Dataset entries
--*--
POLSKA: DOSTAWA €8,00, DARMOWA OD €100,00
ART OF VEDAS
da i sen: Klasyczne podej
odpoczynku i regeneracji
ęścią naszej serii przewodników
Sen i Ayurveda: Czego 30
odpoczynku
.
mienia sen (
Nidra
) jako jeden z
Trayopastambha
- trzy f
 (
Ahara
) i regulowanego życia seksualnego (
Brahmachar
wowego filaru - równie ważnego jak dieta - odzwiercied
--*--
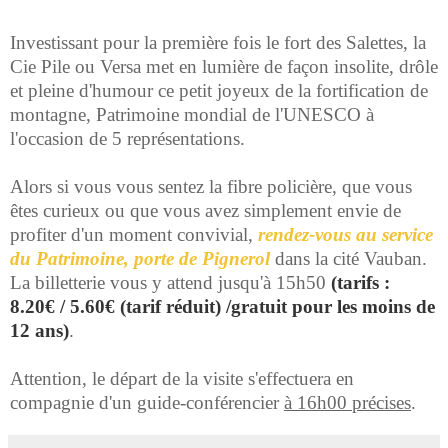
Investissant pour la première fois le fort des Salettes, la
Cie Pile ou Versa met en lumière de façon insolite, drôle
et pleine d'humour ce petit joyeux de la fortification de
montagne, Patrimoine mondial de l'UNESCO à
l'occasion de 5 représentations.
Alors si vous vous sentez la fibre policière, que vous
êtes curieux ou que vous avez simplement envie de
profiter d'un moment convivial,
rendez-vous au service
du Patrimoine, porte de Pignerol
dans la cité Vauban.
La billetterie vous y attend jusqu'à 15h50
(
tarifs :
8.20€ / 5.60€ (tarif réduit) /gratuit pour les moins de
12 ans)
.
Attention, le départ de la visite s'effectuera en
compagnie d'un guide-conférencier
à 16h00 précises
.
--*--
### Instructions for the task:
Copy the lines of the items word for word, starting at the line that contains "POLSKA: DOSTAWA €8,00, DARMOWA OD €100,00" and ending at the line that contains "wowego filaru - równie", with both of those lines included.

### Written solution:
POLSKA: DOSTAWA €8,00, DARMOWA OD €100,00
ART OF VEDAS
da i sen: Klasyczne podej
odpoczynku i regeneracji
ęścią naszej serii przewodników
Sen i Ayurveda: Czego 30
odpoczynku
.
mienia sen (
Nidra
) jako jeden z
Trayopastambha
- trzy f
 (
Ahara
) i regulowanego życia seksualnego (
Brahmachar
wowego filaru - równie ważnego jak dieta - odzwiercied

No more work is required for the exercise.